*Your goal:*
Locate each line in the items below that contains the string "disambiguationData" and copy it out. Case counts.

START Extracted entries

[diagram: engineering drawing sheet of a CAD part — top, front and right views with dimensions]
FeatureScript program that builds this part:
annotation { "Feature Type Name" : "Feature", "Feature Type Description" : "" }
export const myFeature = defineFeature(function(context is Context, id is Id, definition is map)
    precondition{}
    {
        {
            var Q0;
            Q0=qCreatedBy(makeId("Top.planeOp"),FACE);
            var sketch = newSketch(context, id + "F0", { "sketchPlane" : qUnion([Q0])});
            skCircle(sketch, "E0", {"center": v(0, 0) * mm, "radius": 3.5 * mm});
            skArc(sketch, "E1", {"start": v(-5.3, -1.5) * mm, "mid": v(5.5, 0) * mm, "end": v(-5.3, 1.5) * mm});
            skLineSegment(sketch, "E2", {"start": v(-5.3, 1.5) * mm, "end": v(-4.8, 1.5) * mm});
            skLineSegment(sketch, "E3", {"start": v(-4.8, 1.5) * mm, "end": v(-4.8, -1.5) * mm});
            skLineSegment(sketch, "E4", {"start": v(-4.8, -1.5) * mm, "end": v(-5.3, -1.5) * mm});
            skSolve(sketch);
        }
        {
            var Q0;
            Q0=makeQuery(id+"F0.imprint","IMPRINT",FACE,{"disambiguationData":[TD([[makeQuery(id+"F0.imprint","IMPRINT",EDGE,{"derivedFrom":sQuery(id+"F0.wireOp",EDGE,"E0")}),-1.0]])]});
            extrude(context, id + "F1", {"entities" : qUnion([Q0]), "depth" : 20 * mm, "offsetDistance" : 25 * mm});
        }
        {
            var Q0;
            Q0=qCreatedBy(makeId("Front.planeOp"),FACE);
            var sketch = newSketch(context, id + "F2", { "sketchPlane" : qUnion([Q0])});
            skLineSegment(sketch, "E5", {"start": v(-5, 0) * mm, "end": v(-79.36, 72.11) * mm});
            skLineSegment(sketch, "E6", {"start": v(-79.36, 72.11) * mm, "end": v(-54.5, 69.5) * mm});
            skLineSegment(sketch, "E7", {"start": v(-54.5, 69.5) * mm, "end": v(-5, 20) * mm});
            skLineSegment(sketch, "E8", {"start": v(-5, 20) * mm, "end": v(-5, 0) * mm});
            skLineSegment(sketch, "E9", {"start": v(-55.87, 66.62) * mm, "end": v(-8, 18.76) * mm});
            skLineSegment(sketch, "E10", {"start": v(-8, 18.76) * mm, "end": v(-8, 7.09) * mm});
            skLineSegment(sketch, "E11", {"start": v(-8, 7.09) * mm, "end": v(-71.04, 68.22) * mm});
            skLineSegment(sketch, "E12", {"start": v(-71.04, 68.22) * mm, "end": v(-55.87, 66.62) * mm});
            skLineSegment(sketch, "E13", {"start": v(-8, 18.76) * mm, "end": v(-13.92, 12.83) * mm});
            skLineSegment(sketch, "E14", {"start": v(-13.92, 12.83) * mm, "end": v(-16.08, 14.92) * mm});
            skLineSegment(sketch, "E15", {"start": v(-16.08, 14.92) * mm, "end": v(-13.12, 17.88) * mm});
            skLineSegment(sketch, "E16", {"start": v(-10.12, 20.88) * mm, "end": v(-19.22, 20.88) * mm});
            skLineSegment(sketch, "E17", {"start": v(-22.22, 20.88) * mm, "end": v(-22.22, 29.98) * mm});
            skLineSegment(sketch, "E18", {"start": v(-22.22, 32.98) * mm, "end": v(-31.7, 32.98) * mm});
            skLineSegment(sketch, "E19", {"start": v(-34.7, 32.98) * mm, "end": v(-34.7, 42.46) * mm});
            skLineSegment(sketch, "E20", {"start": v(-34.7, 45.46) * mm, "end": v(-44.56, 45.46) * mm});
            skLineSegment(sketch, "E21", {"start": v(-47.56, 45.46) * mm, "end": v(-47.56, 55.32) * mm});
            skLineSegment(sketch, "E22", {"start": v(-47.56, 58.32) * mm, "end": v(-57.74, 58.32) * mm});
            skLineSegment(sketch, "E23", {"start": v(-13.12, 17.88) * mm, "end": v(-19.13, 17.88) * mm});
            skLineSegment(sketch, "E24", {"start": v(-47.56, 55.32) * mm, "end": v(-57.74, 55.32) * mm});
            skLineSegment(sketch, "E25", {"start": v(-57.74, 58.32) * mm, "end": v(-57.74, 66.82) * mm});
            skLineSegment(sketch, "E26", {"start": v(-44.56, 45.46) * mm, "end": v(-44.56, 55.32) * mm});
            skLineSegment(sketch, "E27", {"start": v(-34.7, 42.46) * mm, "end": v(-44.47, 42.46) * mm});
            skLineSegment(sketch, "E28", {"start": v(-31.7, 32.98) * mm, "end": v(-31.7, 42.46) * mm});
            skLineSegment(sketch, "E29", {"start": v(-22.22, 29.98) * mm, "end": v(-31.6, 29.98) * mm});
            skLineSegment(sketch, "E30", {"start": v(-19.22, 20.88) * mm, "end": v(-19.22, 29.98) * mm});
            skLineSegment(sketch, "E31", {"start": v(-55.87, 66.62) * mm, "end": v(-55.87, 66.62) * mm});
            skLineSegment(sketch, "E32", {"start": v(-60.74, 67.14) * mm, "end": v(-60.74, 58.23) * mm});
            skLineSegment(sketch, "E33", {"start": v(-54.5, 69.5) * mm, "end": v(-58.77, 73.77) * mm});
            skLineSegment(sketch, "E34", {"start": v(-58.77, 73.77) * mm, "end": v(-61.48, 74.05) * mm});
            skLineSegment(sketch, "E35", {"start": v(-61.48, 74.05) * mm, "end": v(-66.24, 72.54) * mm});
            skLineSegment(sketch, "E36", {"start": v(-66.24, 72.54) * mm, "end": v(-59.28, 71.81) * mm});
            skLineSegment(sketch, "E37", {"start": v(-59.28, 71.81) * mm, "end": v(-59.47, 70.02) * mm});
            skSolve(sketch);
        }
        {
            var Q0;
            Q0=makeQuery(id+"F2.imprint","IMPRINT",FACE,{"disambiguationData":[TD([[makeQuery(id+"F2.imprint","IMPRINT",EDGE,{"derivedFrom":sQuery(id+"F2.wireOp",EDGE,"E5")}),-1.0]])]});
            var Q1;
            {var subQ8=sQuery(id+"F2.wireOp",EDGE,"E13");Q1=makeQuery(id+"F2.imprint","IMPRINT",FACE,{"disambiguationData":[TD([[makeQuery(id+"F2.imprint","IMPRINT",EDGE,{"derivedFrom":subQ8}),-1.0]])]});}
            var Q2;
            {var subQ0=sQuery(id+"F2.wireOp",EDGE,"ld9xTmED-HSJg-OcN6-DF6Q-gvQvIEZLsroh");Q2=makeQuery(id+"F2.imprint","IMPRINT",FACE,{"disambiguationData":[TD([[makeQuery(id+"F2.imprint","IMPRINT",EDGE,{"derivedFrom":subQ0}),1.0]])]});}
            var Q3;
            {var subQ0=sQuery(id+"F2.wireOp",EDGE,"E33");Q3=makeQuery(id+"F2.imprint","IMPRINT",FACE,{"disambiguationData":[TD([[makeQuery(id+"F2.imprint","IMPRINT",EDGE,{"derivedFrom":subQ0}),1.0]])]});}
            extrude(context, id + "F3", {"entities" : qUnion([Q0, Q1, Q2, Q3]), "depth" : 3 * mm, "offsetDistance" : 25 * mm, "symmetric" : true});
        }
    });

END Extracted entries
START Extracted entries

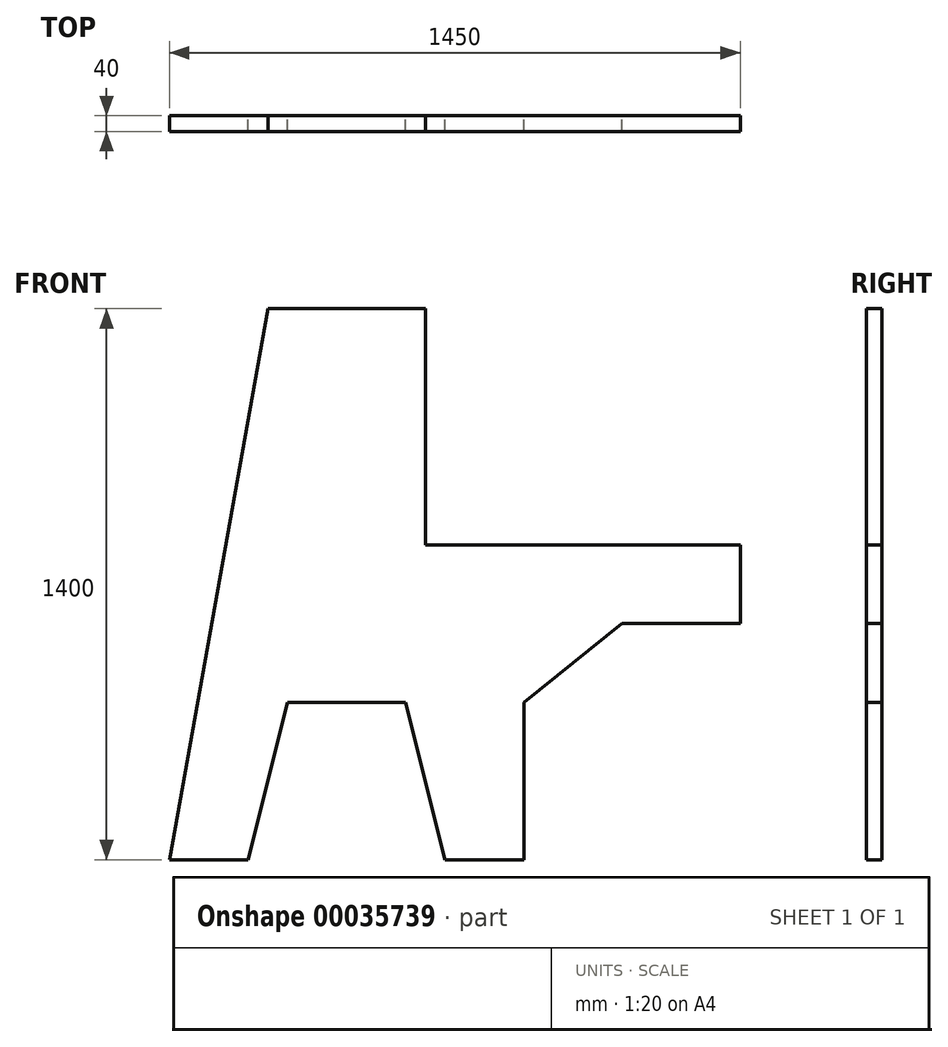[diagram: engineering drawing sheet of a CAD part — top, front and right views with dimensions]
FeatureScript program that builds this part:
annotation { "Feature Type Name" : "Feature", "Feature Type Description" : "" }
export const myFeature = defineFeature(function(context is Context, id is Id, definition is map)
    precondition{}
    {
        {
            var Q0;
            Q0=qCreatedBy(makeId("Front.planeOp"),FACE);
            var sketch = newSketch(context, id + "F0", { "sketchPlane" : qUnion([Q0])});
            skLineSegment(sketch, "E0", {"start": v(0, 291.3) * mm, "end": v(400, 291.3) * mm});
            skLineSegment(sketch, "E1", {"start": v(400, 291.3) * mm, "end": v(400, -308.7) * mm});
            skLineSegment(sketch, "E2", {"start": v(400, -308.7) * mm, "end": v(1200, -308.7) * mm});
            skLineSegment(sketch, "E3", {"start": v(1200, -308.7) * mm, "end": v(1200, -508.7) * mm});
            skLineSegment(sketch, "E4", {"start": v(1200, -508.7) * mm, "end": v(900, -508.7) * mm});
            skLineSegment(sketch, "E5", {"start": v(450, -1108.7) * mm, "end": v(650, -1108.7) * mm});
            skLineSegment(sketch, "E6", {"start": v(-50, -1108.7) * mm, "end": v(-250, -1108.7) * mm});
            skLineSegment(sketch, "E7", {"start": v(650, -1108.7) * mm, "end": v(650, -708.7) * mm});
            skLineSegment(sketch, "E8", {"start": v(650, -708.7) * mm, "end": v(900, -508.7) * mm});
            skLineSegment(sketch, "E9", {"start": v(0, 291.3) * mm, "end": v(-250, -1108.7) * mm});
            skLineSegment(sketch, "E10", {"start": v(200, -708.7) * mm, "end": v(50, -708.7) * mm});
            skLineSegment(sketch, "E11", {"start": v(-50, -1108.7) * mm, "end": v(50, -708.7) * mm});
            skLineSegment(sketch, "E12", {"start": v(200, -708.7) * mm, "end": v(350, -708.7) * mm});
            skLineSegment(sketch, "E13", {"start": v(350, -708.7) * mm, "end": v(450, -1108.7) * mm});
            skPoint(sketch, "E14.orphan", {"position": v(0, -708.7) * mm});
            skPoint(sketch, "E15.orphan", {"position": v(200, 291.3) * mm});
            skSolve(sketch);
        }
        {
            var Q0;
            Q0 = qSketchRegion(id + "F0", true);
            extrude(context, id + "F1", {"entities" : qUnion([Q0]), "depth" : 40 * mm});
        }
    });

END Extracted entries

*Answer below:*
            Q0=makeQuery(id+"F0.imprint","IMPRINT",FACE,{"disambiguationData":[TD([[makeQuery(id+"F0.imprint","IMPRINT",EDGE,{"derivedFrom":sQuery(id+"F0.wireOp",EDGE,"E0")}),-1.0]])]});
            Q0=makeQuery(id+"F2.imprint","IMPRINT",FACE,{"disambiguationData":[TD([[makeQuery(id+"F2.imprint","IMPRINT",EDGE,{"derivedFrom":sQuery(id+"F2.wireOp",EDGE,"E5")}),-1.0]])]});
            {var subQ8=sQuery(id+"F2.wireOp",EDGE,"E13");Q1=makeQuery(id+"F2.imprint","IMPRINT",FACE,{"disambiguationData":[TD([[makeQuery(id+"F2.imprint","IMPRINT",EDGE,{"derivedFrom":subQ8}),-1.0]])]});}
            {var subQ0=sQuery(id+"F2.wireOp",EDGE,"ld9xTmED-HSJg-OcN6-DF6Q-gvQvIEZLsroh");Q2=makeQuery(id+"F2.imprint","IMPRINT",FACE,{"disambiguationData":[TD([[makeQuery(id+"F2.imprint","IMPRINT",EDGE,{"derivedFrom":subQ0}),1.0]])]});}
            {var subQ0=sQuery(id+"F2.wireOp",EDGE,"E33");Q3=makeQuery(id+"F2.imprint","IMPRINT",FACE,{"disambiguationData":[TD([[makeQuery(id+"F2.imprint","IMPRINT",EDGE,{"derivedFrom":subQ0}),1.0]])]});}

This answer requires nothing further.